[SUPPLIED PASSAGE]:
○ ○ ○ ○

Monthly Archives: December 2009
Diff – Part 2

In Part 1 of this series, I created a basic class that would find differences between two versions of the same list. I’ve made some improvements to the original implementation that I’d like to share.

To begin with, I read this post on the difference between the Any() and Count() extension methods. While List<T> does implement ICollection, I wanted to change the structure of DiffResult<T> so that if I decide to change the datatype of Additions, Deletions, and Modifications, the IsEmpty property will be more efficient. To that end, I changed IsEmpty as follows:

public bool IsEmpty
{
    get { return !this.HasChanges;  }   
}

public bool HasChanges
{
    get { return this.Additions.Any()
                 || this.Deletions.Any()
                 || this.Modifications.Any(); }
}

The next thing I wanted to be able to do is automatically synchronize changes from the newlist back to the oldlist. Here is the unit test:

[Test]
public void ResolveChangesBetweenTwoLists()
{
    // Arrange: Declare any variables or set up any conditions
    //          required by your test.

○ ○ ○ ○

[INPUT DATA]:
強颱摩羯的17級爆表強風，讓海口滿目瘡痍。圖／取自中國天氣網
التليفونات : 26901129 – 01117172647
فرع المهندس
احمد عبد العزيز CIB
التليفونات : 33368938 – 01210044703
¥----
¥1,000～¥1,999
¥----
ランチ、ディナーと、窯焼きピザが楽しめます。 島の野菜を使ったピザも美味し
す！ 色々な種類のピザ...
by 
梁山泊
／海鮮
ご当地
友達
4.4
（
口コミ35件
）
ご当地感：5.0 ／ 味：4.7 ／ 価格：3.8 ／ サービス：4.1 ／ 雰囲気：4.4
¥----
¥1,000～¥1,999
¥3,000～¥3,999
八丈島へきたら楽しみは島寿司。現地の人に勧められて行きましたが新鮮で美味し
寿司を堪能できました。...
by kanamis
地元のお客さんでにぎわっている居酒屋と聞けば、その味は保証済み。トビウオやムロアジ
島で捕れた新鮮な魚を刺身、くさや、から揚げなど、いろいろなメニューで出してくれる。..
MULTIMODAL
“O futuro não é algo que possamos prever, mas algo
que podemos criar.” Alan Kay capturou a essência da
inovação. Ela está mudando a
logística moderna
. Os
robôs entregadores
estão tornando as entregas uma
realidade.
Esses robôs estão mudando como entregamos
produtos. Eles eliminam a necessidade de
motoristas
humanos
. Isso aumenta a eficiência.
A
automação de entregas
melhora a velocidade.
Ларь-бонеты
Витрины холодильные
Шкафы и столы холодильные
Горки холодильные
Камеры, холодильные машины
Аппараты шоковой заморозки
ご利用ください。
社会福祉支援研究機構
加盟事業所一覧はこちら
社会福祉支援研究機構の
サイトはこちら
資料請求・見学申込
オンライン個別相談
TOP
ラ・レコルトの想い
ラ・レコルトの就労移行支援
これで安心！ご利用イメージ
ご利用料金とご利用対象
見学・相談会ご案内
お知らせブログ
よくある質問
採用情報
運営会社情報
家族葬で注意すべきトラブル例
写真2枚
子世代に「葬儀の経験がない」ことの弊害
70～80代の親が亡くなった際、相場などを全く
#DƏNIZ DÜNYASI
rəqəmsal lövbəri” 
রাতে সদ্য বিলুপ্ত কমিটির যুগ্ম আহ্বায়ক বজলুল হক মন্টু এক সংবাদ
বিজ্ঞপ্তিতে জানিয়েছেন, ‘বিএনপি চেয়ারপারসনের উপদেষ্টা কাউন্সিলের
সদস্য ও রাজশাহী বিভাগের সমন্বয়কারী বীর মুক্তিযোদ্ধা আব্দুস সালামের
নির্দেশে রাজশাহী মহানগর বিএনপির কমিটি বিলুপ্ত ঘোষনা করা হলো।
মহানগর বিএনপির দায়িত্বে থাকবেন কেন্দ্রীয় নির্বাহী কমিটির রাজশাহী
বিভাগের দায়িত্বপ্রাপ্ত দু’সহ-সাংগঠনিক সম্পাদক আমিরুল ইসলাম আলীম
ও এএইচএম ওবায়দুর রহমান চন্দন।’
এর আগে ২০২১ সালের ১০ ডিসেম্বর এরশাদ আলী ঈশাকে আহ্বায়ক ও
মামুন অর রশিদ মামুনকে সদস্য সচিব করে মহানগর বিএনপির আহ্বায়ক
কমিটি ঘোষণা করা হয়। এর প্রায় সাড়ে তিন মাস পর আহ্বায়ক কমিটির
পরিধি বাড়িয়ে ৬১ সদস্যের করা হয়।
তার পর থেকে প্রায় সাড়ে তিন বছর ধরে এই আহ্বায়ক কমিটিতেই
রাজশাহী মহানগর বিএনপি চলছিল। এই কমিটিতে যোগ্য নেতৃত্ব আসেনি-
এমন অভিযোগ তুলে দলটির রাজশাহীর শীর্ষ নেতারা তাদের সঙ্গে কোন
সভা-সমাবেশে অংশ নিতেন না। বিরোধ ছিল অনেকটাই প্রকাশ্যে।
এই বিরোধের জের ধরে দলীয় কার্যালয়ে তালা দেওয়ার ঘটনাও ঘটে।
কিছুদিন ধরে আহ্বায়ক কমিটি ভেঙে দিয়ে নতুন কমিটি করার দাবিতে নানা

○ ○ ○ ○

[DIRECTIONS]:
For the Diff post, state whether each statement agrees with it: (a) IsEmpty returns the negation of HasChanges; (b) HasChanges relies on the Count() extension method; (c) the post states that List<T> does not implement ICollection. Answer yes or no for each, quoting the deciding words of the post. The rows play no role in what is asked here.

[ANSWER SPACE]:
(a) Yes: "return !this.HasChanges;"
(b) No: "return this.Additions.Any()"
(c) No: "While List<T> does implement ICollection"